Run this on the login node or locally (CPU only). It requires sc_data/X_binary.csv.
# 1. Generate Enrichment Tables (PD and CTRL comparison)
python3 analyze_subgroups_full.py
# 2. Validate against Gene Ontology
python3 validate_biology.py
# 3. Generate Publication Figures
python3 plot_mechanism_heatmap.py
python3 plot_pathway_validation.pyOutput: enrichment_*.csv, pathway_validation_*.csv, mechanism_heatmap.png, pathway_validation_figure.png.
# 1. Calculate Trajectory (Distance from Health)
python3 order_cell_states.py
# 2. Check Clustering Overlay (Requires R and Seurat Object)

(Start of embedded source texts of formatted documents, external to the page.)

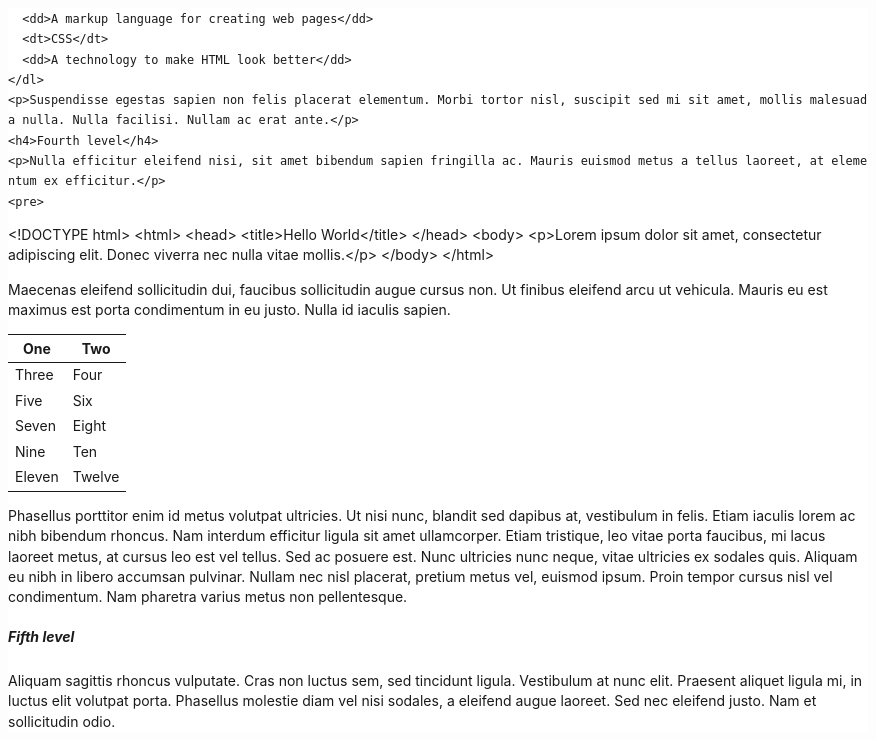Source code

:       <dd>A markup language for creating web pages</dd>
      <dt>CSS</dt>
      <dd>A technology to make HTML look better</dd>
    </dl>
    <p>Suspendisse egestas sapien non felis placerat elementum. Morbi tortor nisl, suscipit sed mi sit amet, mollis malesuada nulla. Nulla facilisi. Nullam ac erat ante.</p>
    <h4>Fourth level</h4>
    <p>Nulla efficitur eleifend nisi, sit amet bibendum sapien fringilla ac. Mauris euismod metus a tellus laoreet, at elementum ex efficitur.</p>
    <pre>
  &lt;!DOCTYPE html&gt;
  &lt;html&gt;
    &lt;head&gt;
      &lt;title&gt;Hello World&lt;/title&gt;
    &lt;/head&gt;
    &lt;body&gt;
      &lt;p&gt;Lorem ipsum dolor sit amet, consectetur adipiscing elit. Donec viverra nec nulla vitae mollis.&lt;/p&gt;
    &lt;/body&gt;
  &lt;/html&gt;
    </pre>
    <p>Maecenas eleifend sollicitudin dui, faucibus sollicitudin augue cursus non. Ut finibus eleifend arcu ut vehicula. Mauris eu est maximus est porta condimentum in eu justo. Nulla id iaculis sapien.</p>
    <table>
      <thead>
        <tr>
          <th>One</th>
          <th>Two</th>
        </tr>
      </thead>
      <tbody>
        <tr>
          <td>Three</td>
          <td>Four</td>
        </tr>
        <tr>
          <td>Five</td>
          <td>Six</td>
        </tr>
        <tr>
          <td>Seven</td>
          <td>Eight</td>
        </tr>
        <tr>
          <td>Nine</td>
          <td>Ten</td>
        </tr>
        <tr>
          <td>Eleven</td>
          <td>Twelve</td>
        </tr>
      </tbody>
    </table>
    <p>Phasellus porttitor enim id metus volutpat ultricies. Ut nisi nunc, blandit sed dapibus at, vestibulum in felis. Etiam iaculis lorem ac nibh bibendum rhoncus. Nam interdum efficitur ligula sit amet ullamcorper. Etiam tristique, leo vitae porta faucibus, mi lacus laoreet metus, at cursus leo est vel tellus. Sed ac posuere est. Nunc ultricies nunc neque, vitae ultricies ex sodales quis. Aliquam eu nibh in libero accumsan pulvinar. Nullam nec nisl placerat, pretium metus vel, euismod ipsum. Proin tempor cursus nisl vel condimentum. Nam pharetra varius metus non pellentesque.</p>
    <h5>Fifth level</h5>
    <p>Aliquam sagittis rhoncus vulputate. Cras non luctus sem, sed tincidunt ligula. Vestibulum at nunc elit. Praesent aliquet ligula mi, in luctus elit volutpat porta. Phasellus molestie diam vel nisi sodales, a eleifend augue laoreet. Sed nec eleifend justo. Nam et sollicitudin odio.</p>
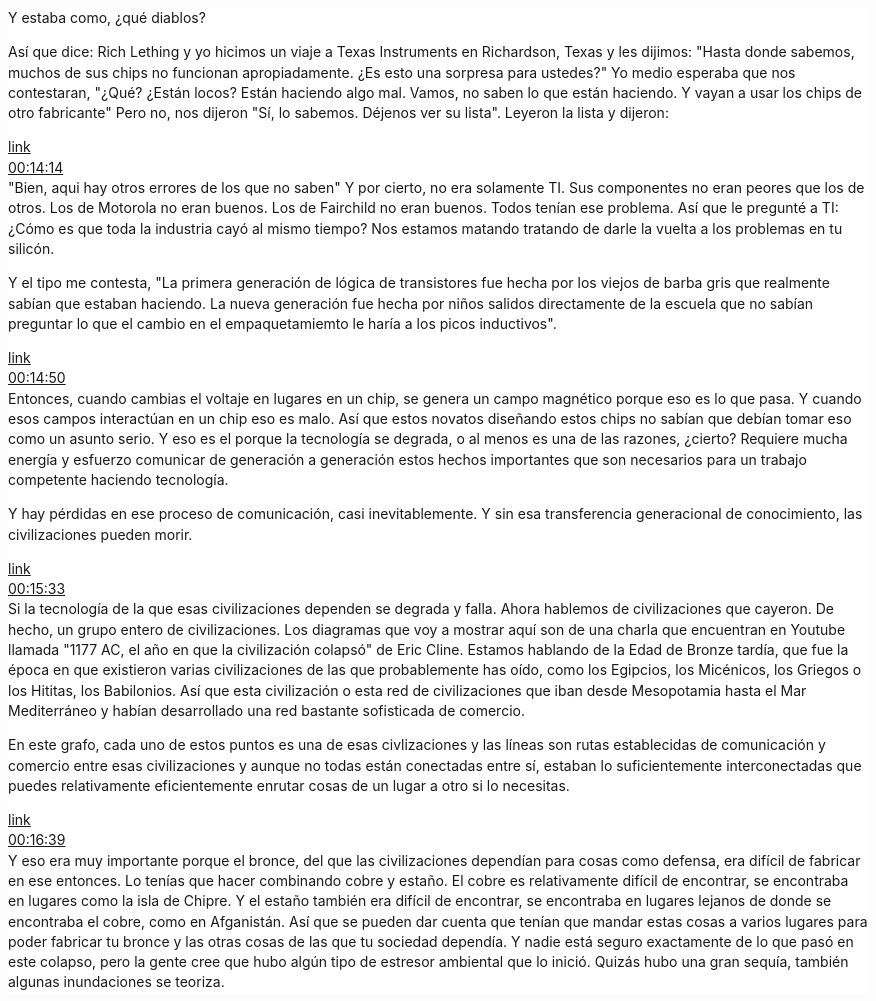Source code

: Y estaba como, ¿qué diablos?

Así que dice: Rich Lething y yo hicimos un viaje a Texas Instruments en Richardson, Texas y les  dijimos: "Hasta donde sabemos, muchos de sus chips no funcionan apropiadamente. ¿Es esto una sorpresa para ustedes?" Yo medio esperaba que nos contestaran, "¿Qué? ¿Están locos? Están haciendo algo mal. Vamos, no saben lo que están haciendo. Y vayan a usar los chips de otro fabricante" Pero no, nos dijeron "Sí, lo sabemos. Déjenos ver su lista". Leyeron la lista y dijeron:


<a href="https://codigoyfika.github.io/site/previniendo-colapso#312" name="312">link</a><br/>
<a href="#video" onClick="jumpTo(854)">00:14:14</a><br/>
"Bien, aqui hay otros errores de los que no saben" Y por cierto, no era solamente TI. Sus componentes no eran peores que los de otros. Los de Motorola no eran buenos. Los de Fairchild no eran buenos. Todos tenían ese problema. Así que le pregunté a TI: ¿Cómo es que toda la industria cayó al mismo tiempo? Nos estamos matando tratando de darle la vuelta a los problemas en tu silicón. 

Y el tipo me contesta, "La primera generación de lógica de transistores fue hecha por los viejos de barba gris que realmente sabían que estaban haciendo. La nueva generación fue hecha por niños salidos directamente de la escuela que no sabían preguntar lo que el cambio en el empaquetamiemto le haría a los picos inductivos". 


<a href="https://codigoyfika.github.io/site/previniendo-colapso#329" name="329">link</a><br/>
<a href="#video" onClick="jumpTo(890)">00:14:50</a><br/>
Entonces, cuando cambias el voltaje en lugares en un chip, se genera un campo magnético porque eso es lo que pasa. Y cuando esos campos interactúan en un chip eso es malo. Así que estos novatos diseñando estos chips no sabían que debían tomar eso como un asunto serio. Y eso es el porque la tecnología se degrada, o al menos es una de las razones, ¿cierto? Requiere mucha energía y esfuerzo comunicar de generación a generación estos hechos importantes que son necesarios para un trabajo competente haciendo tecnología.

Y hay pérdidas en ese proceso de comunicación, casi inevitablemente. Y sin esa transferencia generacional de conocimiento, las civilizaciones pueden morir.


<a href="https://codigoyfika.github.io/site/previniendo-colapso#346" name="346">link</a><br/>
<a href="#video" onClick="jumpTo(933)">00:15:33</a><br/>
Si la tecnología de la que esas civilizaciones dependen se degrada y falla. Ahora hablemos de civilizaciones que cayeron. De hecho, un grupo entero de civilizaciones. Los diagramas que voy a mostrar aquí son de una charla que encuentran en Youtube llamada "1177 AC, el año en que la civilización colapsó" de Eric Cline. Estamos hablando de la Edad de Bronze tardía, que fue la época en que existieron varias civilizaciones de las que probablemente has oído, como los Egipcios, los Micénicos, los Griegos o los Hititas, los Babilonios. Así que esta civilización o esta red de civilizaciones que iban desde Mesopotamia hasta el Mar Mediterráneo y habían desarrollado una red bastante sofisticada de comercio.

En este grafo, cada uno de estos puntos es una de esas civlizaciones y las líneas son rutas establecidas de comunicación y comercio entre esas civilizaciones y aunque no todas están conectadas entre sí, estaban lo suficientemente interconectadas que puedes relativamente eficientemente enrutar cosas de un lugar a otro si lo necesitas.


<a href="https://codigoyfika.github.io/site/previniendo-colapso#374" name="374">link</a><br/>
<a href="#video" onClick="jumpTo(999)">00:16:39</a><br/>
Y eso era muy importante porque el bronce, del que las civilizaciones dependían para cosas como defensa, era difícil de fabricar en ese entonces. Lo tenías que hacer combinando cobre y estaño. El cobre es relativamente difícil de encontrar, se encontraba en lugares como la isla de Chipre. Y el estaño también era difícil de encontrar, se encontraba en lugares lejanos de donde se encontraba el cobre, como en Afganistán. Así que se pueden dar cuenta que tenían que mandar estas cosas a varios lugares para poder fabricar tu bronce y las otras cosas de las que tu sociedad dependía. Y nadie está seguro exactamente de lo que pasó en este colapso, pero la gente cree que hubo algún tipo de estresor ambiental que lo inició. Quizás hubo una gran sequía, también algunas inundaciones se teoriza.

Rscript fast_plot_rule2.ROutput: trajectory_boxplot.png, rule2_umap_confetti.png.
First, create the blinded dataset (removing top hits):
# (Run snippet to drop columns PALD1, FTH1, etc. and save to sc_data_blinded/)Then submit the Shadow Run:
sbatch run_shadow.slurmOutput: A new set of results in shadow_results/ proving the existence (or absence) of secondary mechanisms.